The best way to deal with Nietzsche is to be like a cat, stroke his fur, and as long as you cooperate with him, everything will fall into place.

But for some young wizards whose entertainment lives are quite limited, this scene made their lips curl up involuntarily. Just watching Hermione rub Nietzsche's head, with a cat sandwiched between them, was quite a sight.

Their hearts softened.

"Oh~~"

But some people are happy while others are not – the law of conservation of smiles.

"They don't even have money to buy a new schoolbag...tsk tsk." Malfoy ducked into the crowd; he'd almost been hit himself. "Muggle-made things are just so, so incredibly rubbish!"

Without giving Hermione a chance to retort, he shook his backpack strap like a victorious rooster and smugly squeezed into the crowd.

Just kidding, why aren't you leaving? What if these two throw something at you?

“I probably packed too many. There are two books for each subject, plus the ones from the library…” Hermione counted about a dozen books and said wearily, “You’re lucky.
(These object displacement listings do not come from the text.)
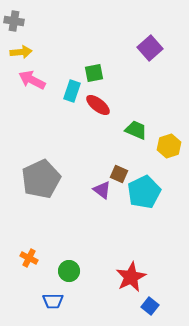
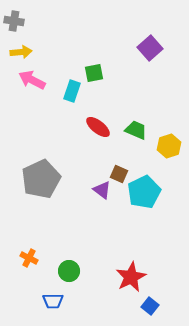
red ellipse: moved 22 px down
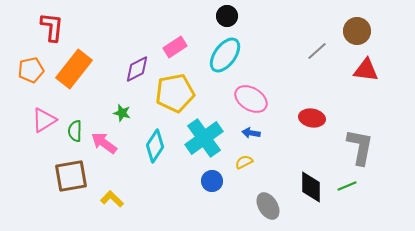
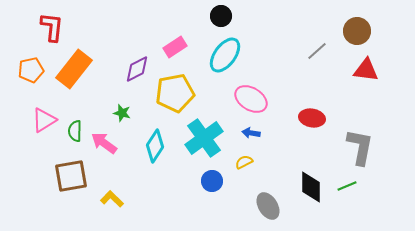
black circle: moved 6 px left
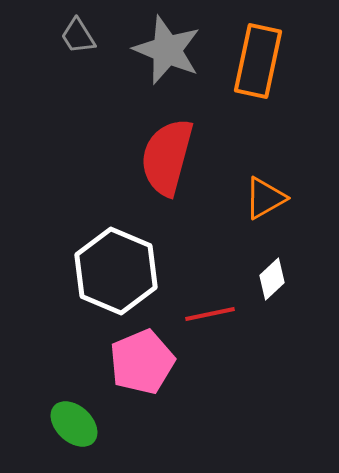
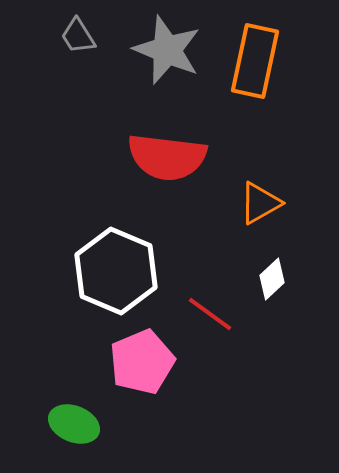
orange rectangle: moved 3 px left
red semicircle: rotated 98 degrees counterclockwise
orange triangle: moved 5 px left, 5 px down
red line: rotated 48 degrees clockwise
green ellipse: rotated 21 degrees counterclockwise
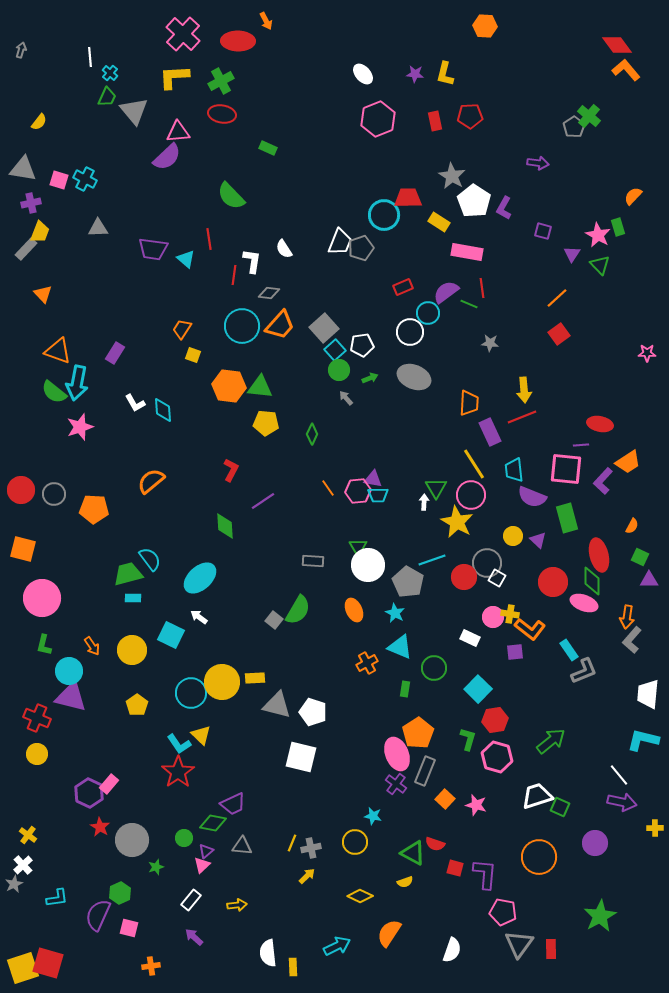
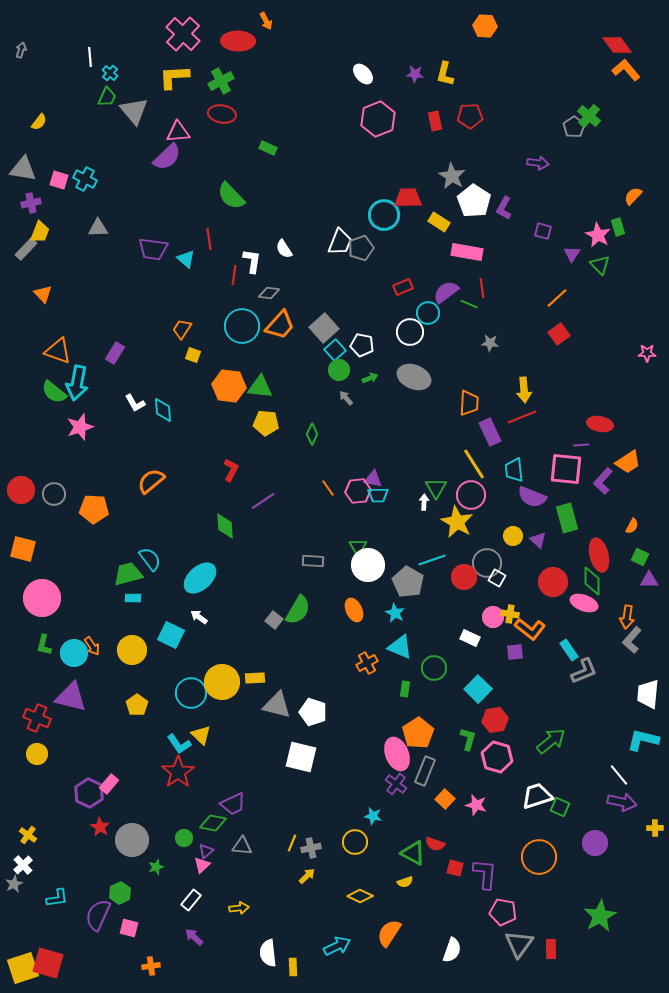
white pentagon at (362, 345): rotated 20 degrees clockwise
cyan circle at (69, 671): moved 5 px right, 18 px up
yellow arrow at (237, 905): moved 2 px right, 3 px down
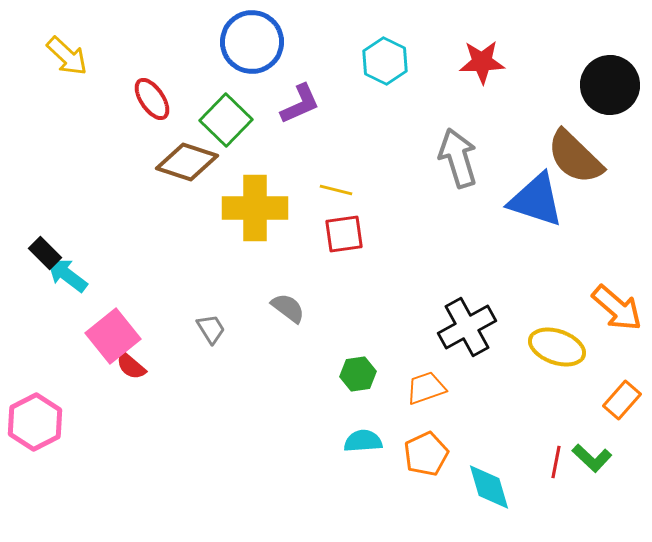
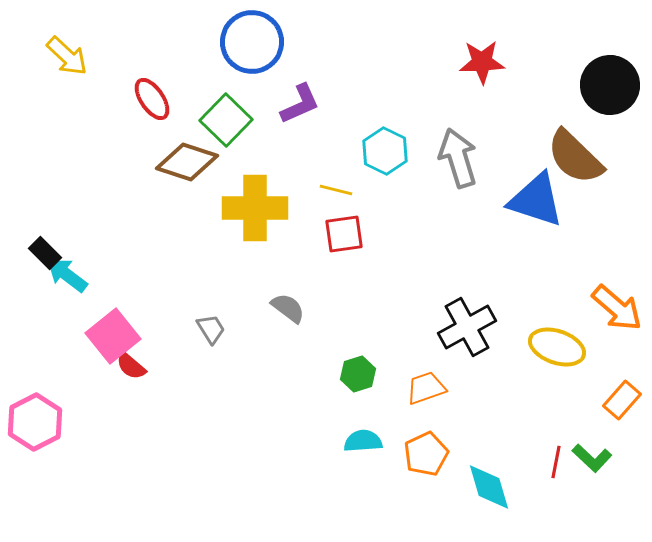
cyan hexagon: moved 90 px down
green hexagon: rotated 8 degrees counterclockwise
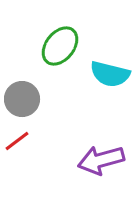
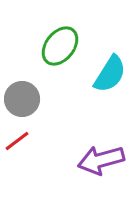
cyan semicircle: rotated 72 degrees counterclockwise
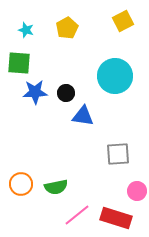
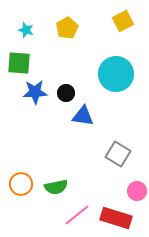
cyan circle: moved 1 px right, 2 px up
gray square: rotated 35 degrees clockwise
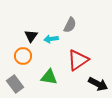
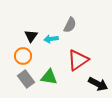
gray rectangle: moved 11 px right, 5 px up
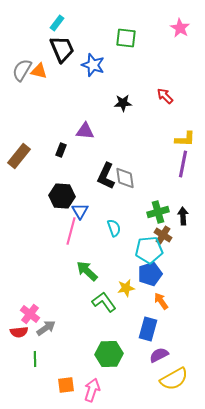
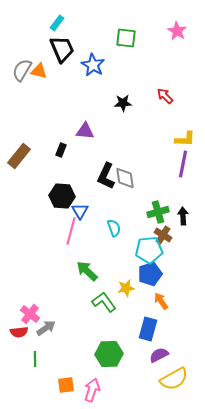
pink star: moved 3 px left, 3 px down
blue star: rotated 10 degrees clockwise
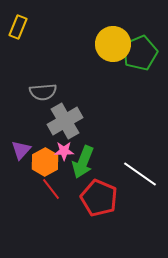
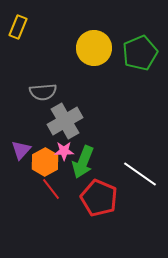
yellow circle: moved 19 px left, 4 px down
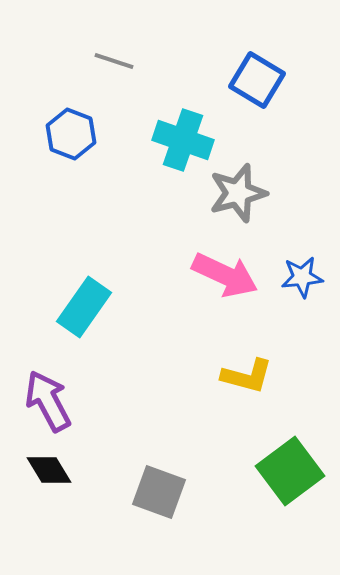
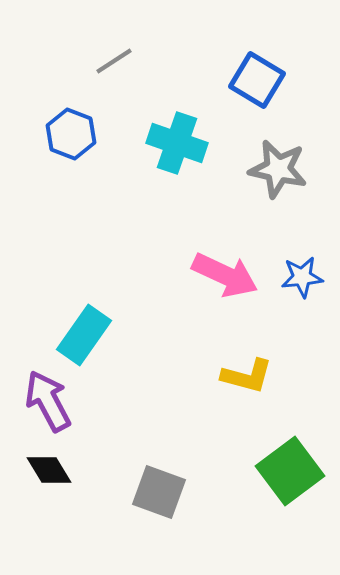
gray line: rotated 51 degrees counterclockwise
cyan cross: moved 6 px left, 3 px down
gray star: moved 40 px right, 24 px up; rotated 28 degrees clockwise
cyan rectangle: moved 28 px down
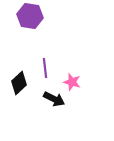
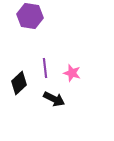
pink star: moved 9 px up
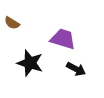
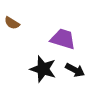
black star: moved 13 px right, 6 px down
black arrow: moved 1 px left, 1 px down
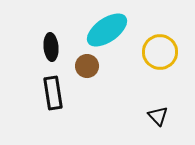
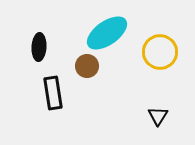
cyan ellipse: moved 3 px down
black ellipse: moved 12 px left; rotated 8 degrees clockwise
black triangle: rotated 15 degrees clockwise
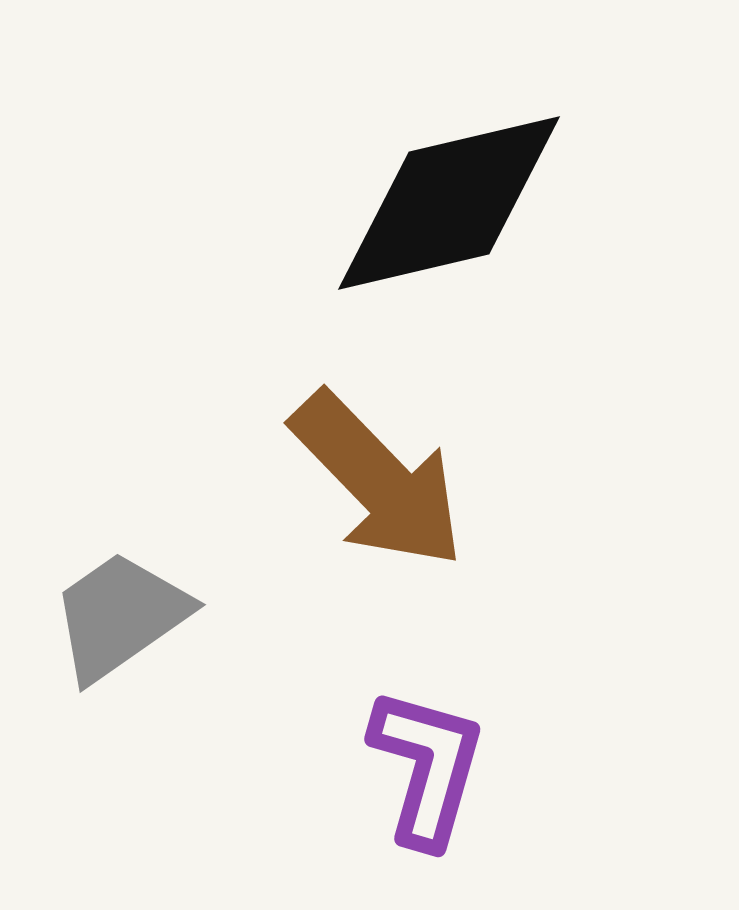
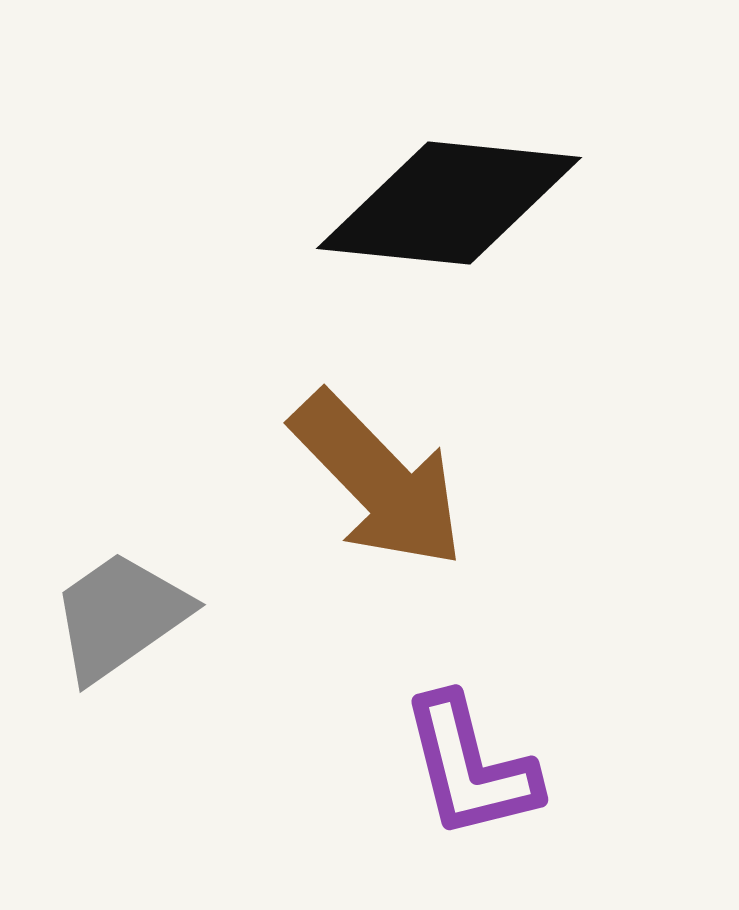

Luckily, I left my divination crystal ball in the classroom.”

Nietzsche glanced at her but said nothing.

It's over four meters tall. If it were a crystal ball, someone would definitely be lying here today.

"What about the other book?" Hermione asked anxiously. "I have a Magical Zoology class at 2 PM!"

Nietzsche looked wistfully out the door and said, "It was just bitten off by Crookshanks. If you're lucky, you can still fix it, but at least you don't have to worry about being bitten again."